A few days later, Silver took a 12-year-old girl with a brain tumor and optic atrophy to the Home Depot Stadium in Carson to watch the Galaxy play soccer. Through various sponsorships, Silver provides these patients with the best seats available at the game, refreshments, a souvenir T-shirt and transportation.

He said he has been on five such outings to date.

As a volunteer organization, 20/20 relies on sponsorships to function. The organization estimates each game to cost from $300 to $500, depending on the number of attendees and asks sponsors to finance two events. Companies can also donate tickets to sporting events in the Los Angeles area. Information about donating to 20/20 can be found at

With the help of sponsors, Silver said he hopes to organize at least 20 outings by the end of 2005. His mother, Paulette Silver, commends his efforts. “Jason is a very goal oriented and altruistic kid,” she said. “He is an A-student, but more importantly to me, he is an A-person.”

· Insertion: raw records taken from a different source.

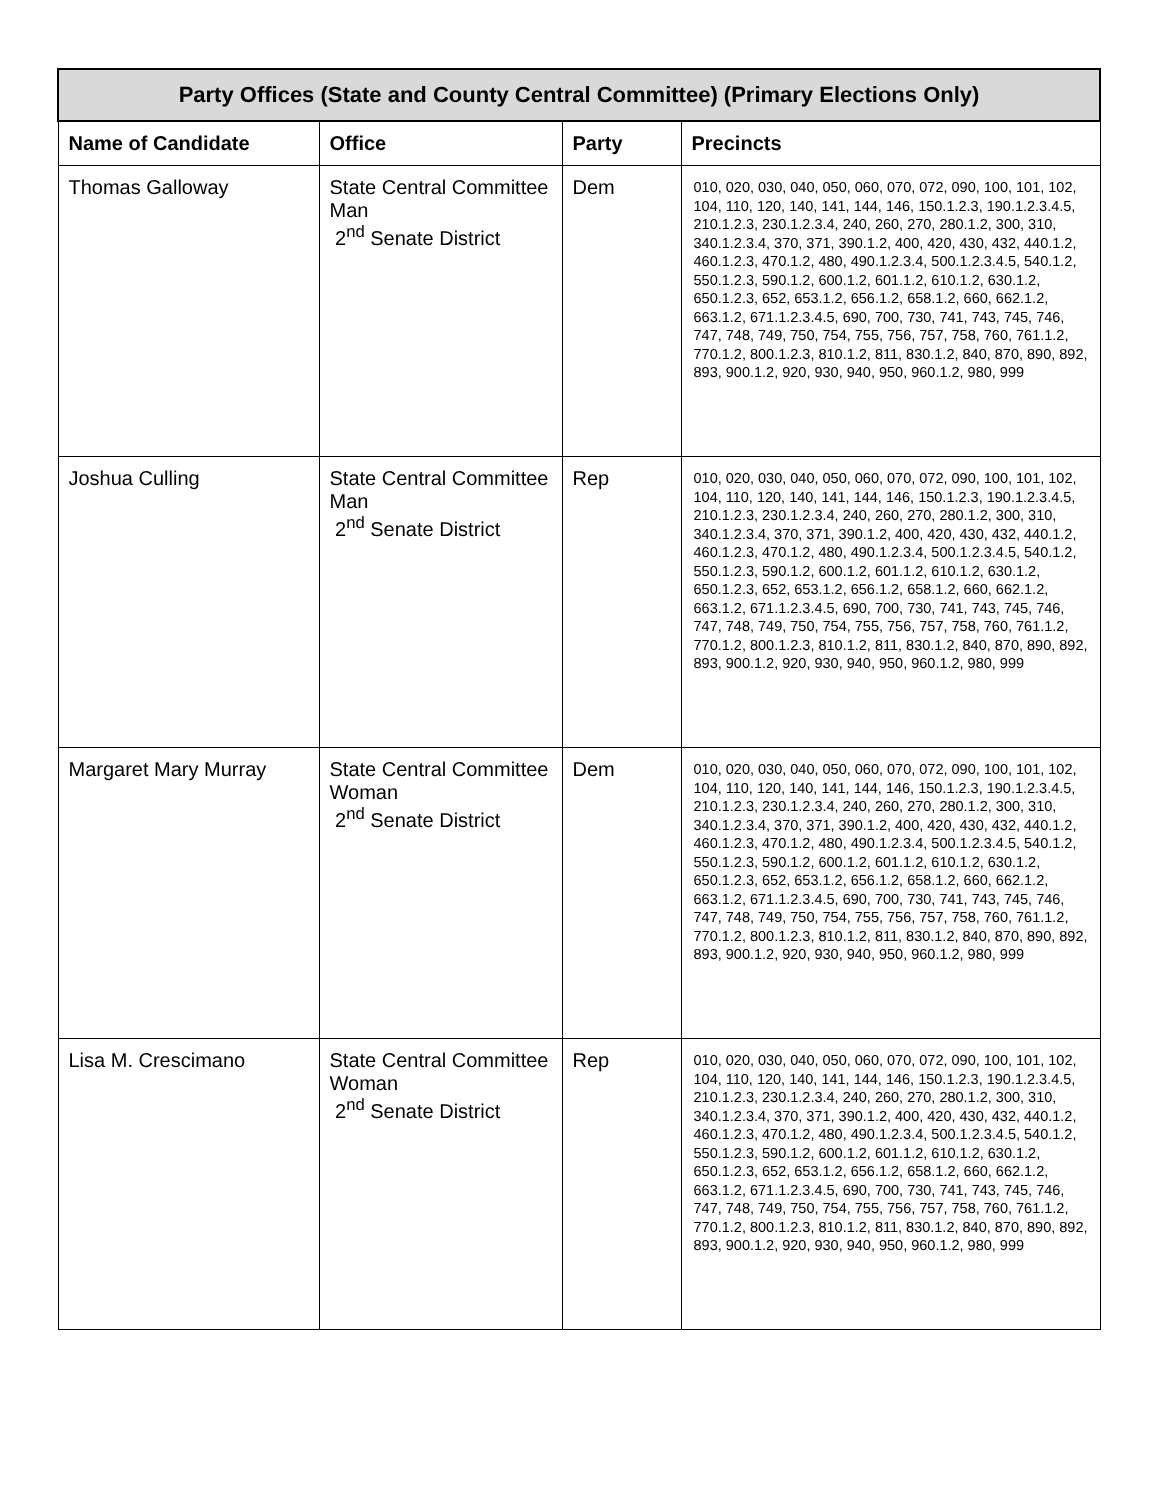| Party Offices (State and County Central Committee) (Primary Elections Only) | | | |
| --- | --- | --- | --- |
| Name of Candidate | Office | Party | Precincts |
| Thomas Galloway | State Central Committee Man 2<sup>nd</sup> Senate District | Dem | 010, 020, 030, 040, 050, 060, 070, 072, 090, 100, 101, 102, 104, 110, 120, 140, 141, 144, 146, 150.1.2.3, 190.1.2.3.4.5, 210.1.2.3, 230.1.2.3.4, 240, 260, 270, 280.1.2, 300, 310, 340.1.2.3.4, 370, 371, 390.1.2, 400, 420, 430, 432, 440.1.2, 460.1.2.3, 470.1.2, 480, 490.1.2.3.4, 500.1.2.3.4.5, 540.1.2, 550.1.2.3, 590.1.2, 600.1.2, 601.1.2, 610.1.2, 630.1.2, 650.1.2.3, 652, 653.1.2, 656.1.2, 658.1.2, 660, 662.1.2, 663.1.2, 671.1.2.3.4.5, 690, 700, 730, 741, 743, 745, 746, 747, 748, 749, 750, 754, 755, 756, 757, 758, 760, 761.1.2, 770.1.2, 800.1.2.3, 810.1.2, 811, 830.1.2, 840, 870, 890, 892, 893, 900.1.2, 920, 930, 940, 950, 960.1.2, 980, 999 |
| Joshua Culling | State Central Committee Man 2<sup>nd</sup> Senate District | Rep | 010, 020, 030, 040, 050, 060, 070, 072, 090, 100, 101, 102, 104, 110, 120, 140, 141, 144, 146, 150.1.2.3, 190.1.2.3.4.5, 210.1.2.3, 230.1.2.3.4, 240, 260, 270, 280.1.2, 300, 310, 340.1.2.3.4, 370, 371, 390.1.2, 400, 420, 430, 432, 440.1.2, 460.1.2.3, 470.1.2, 480, 490.1.2.3.4, 500.1.2.3.4.5, 540.1.2, 550.1.2.3, 590.1.2, 600.1.2, 601.1.2, 610.1.2, 630.1.2, 650.1.2.3, 652, 653.1.2, 656.1.2, 658.1.2, 660, 662.1.2, 663.1.2, 671.1.2.3.4.5, 690, 700, 730, 741, 743, 745, 746, 747, 748, 749, 750, 754, 755, 756, 757, 758, 760, 761.1.2, 770.1.2, 800.1.2.3, 810.1.2, 811, 830.1.2, 840, 870, 890, 892, 893, 900.1.2, 920, 930, 940, 950, 960.1.2, 980, 999 |
| Margaret Mary Murray | State Central Committee Woman 2<sup>nd</sup> Senate District | Dem | 010, 020, 030, 040, 050, 060, 070, 072, 090, 100, 101, 102, 104, 110, 120, 140, 141, 144, 146, 150.1.2.3, 190.1.2.3.4.5, 210.1.2.3, 230.1.2.3.4, 240, 260, 270, 280.1.2, 300, 310, 340.1.2.3.4, 370, 371, 390.1.2, 400, 420, 430, 432, 440.1.2, 460.1.2.3, 470.1.2, 480, 490.1.2.3.4, 500.1.2.3.4.5, 540.1.2, 550.1.2.3, 590.1.2, 600.1.2, 601.1.2, 610.1.2, 630.1.2, 650.1.2.3, 652, 653.1.2, 656.1.2, 658.1.2, 660, 662.1.2, 663.1.2, 671.1.2.3.4.5, 690, 700, 730, 741, 743, 745, 746, 747, 748, 749, 750, 754, 755, 756, 757, 758, 760, 761.1.2, 770.1.2, 800.1.2.3, 810.1.2, 811, 830.1.2, 840, 870, 890, 892, 893, 900.1.2, 920, 930, 940, 950, 960.1.2, 980, 999 |
| Lisa M. Crescimano | State Central Committee Woman 2<sup>nd</sup> Senate District | Rep | 010, 020, 030, 040, 050, 060, 070, 072, 090, 100, 101, 102, 104, 110, 120, 140, 141, 144, 146, 150.1.2.3, 190.1.2.3.4.5, 210.1.2.3, 230.1.2.3.4, 240, 260, 270, 280.1.2, 300, 310, 340.1.2.3.4, 370, 371, 390.1.2, 400, 420, 430, 432, 440.1.2, 460.1.2.3, 470.1.2, 480, 490.1.2.3.4, 500.1.2.3.4.5, 540.1.2, 550.1.2.3, 590.1.2, 600.1.2, 601.1.2, 610.1.2, 630.1.2, 650.1.2.3, 652, 653.1.2, 656.1.2, 658.1.2, 660, 662.1.2, 663.1.2, 671.1.2.3.4.5, 690, 700, 730, 741, 743, 745, 746, 747, 748, 749, 750, 754, 755, 756, 757, 758, 760, 761.1.2, 770.1.2, 800.1.2.3, 810.1.2, 811, 830.1.2, 840, 870, 890, 892, 893, 900.1.2, 920, 930, 940, 950, 960.1.2, 980, 999 |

When asked how she would describe her oldest son in as few words a possible, Paulette didn’t take long to respond. “A sports fanatic,” she said.

Silver will take his A average to a university next fall. At this point he is unsure what school he will be attending, but his top two choices are UC San Diego and UC Berkeley. He said he plans on ending up working in sports in some fashion regardless of what he studies.